----- Recorded data
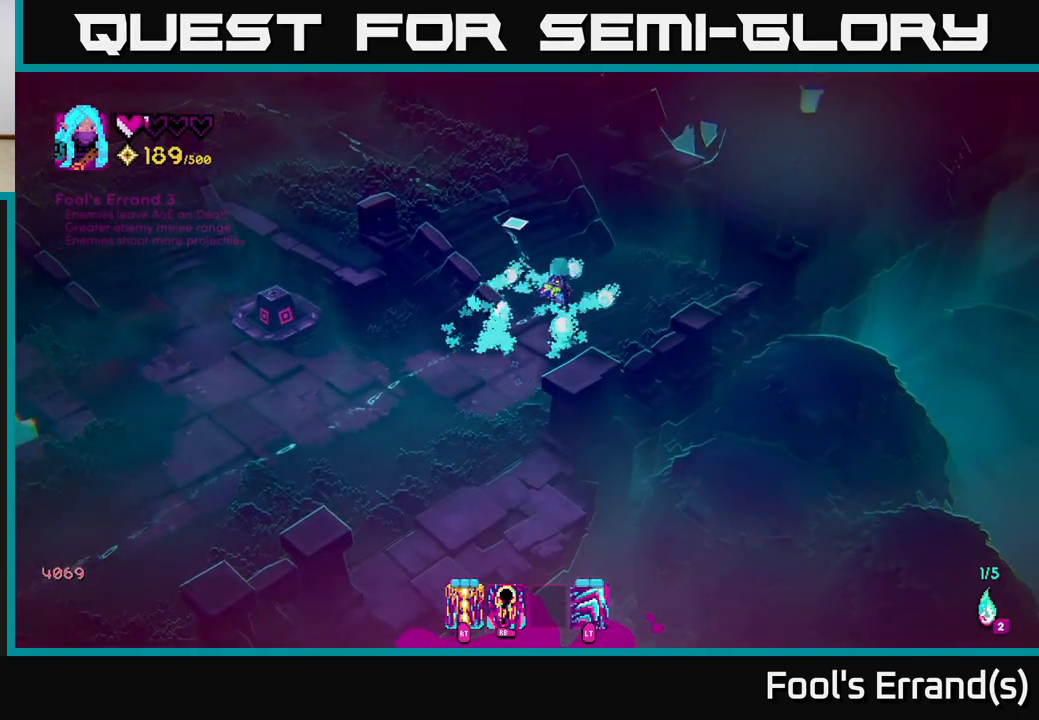
{"buttons": [], "left_stick": "up-left", "right_stick": "up", "events": [[17, "left_stick", "up-left"]]}
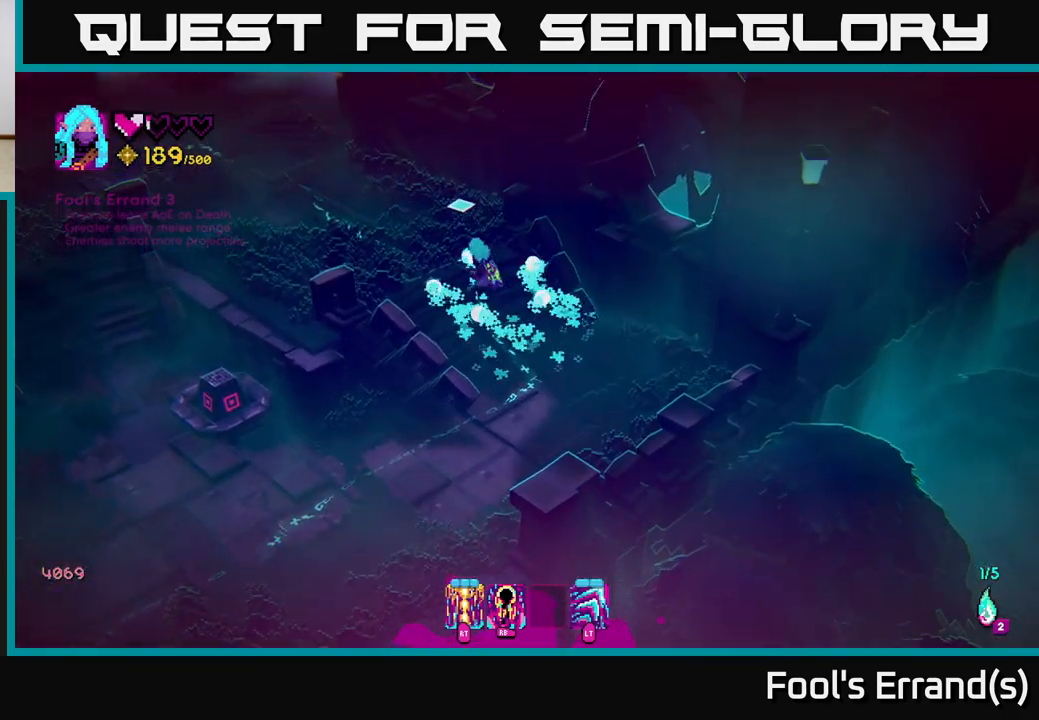
{"buttons": [], "left_stick": "up-left", "right_stick": "up", "events": []}
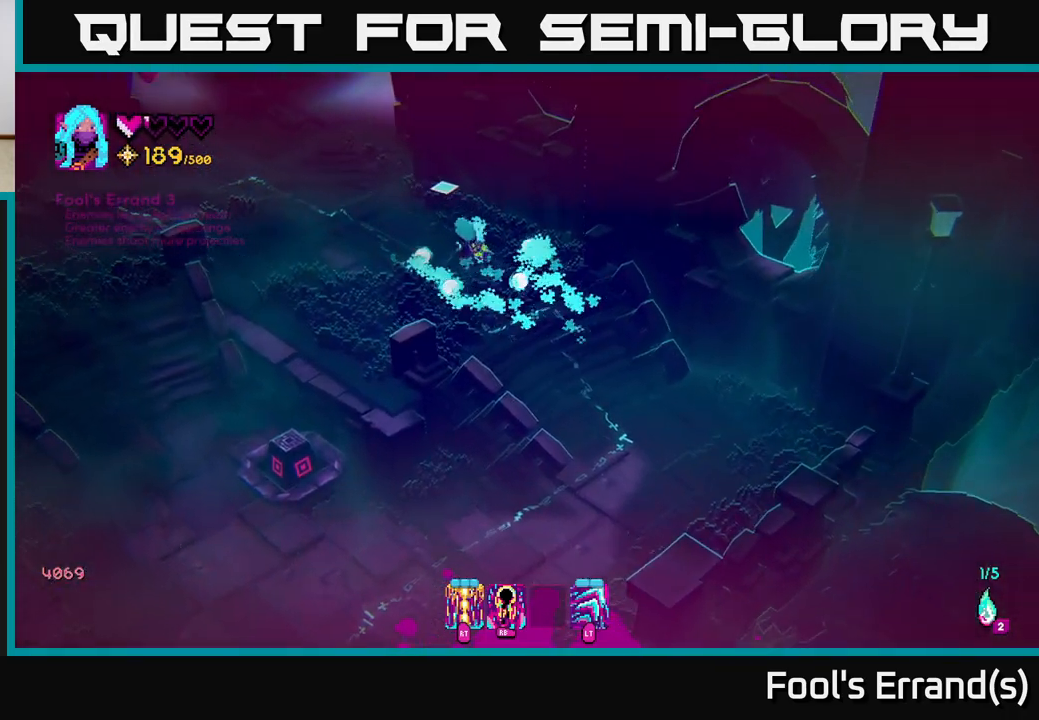
{"buttons": [], "left_stick": "up-left", "right_stick": "up", "events": [[100, "left_stick", "up"], [250, "left_stick", "up-left"]]}
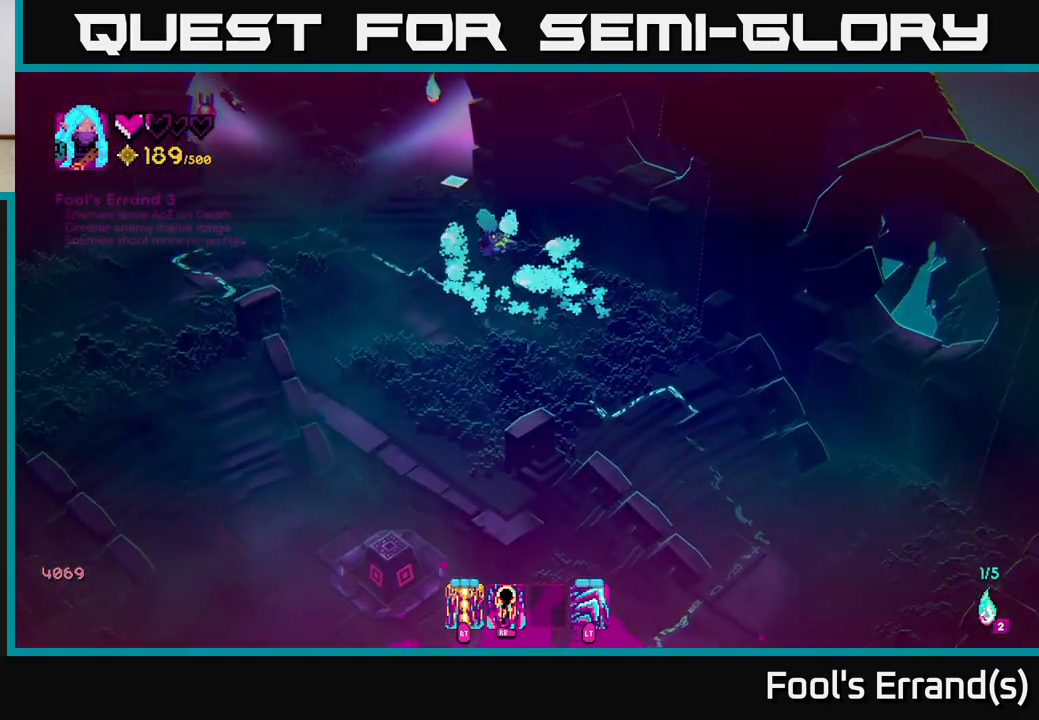
{"buttons": [], "left_stick": "up-left", "right_stick": "up", "events": []}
----------
(Task description):
Reproduce, word for word, everything in the listing above except the pictures.

(Response area):
{"buttons": [], "left_stick": "up-left", "right_stick": "up", "events": [[17, "left_stick", "up-left"]]}
{"buttons": [], "left_stick": "up-left", "right_stick": "up", "events": []}
{"buttons": [], "left_stick": "up-left", "right_stick": "up", "events": [[100, "left_stick", "up"], [250, "left_stick", "up-left"]]}
{"buttons": [], "left_stick": "up-left", "right_stick": "up", "events": []}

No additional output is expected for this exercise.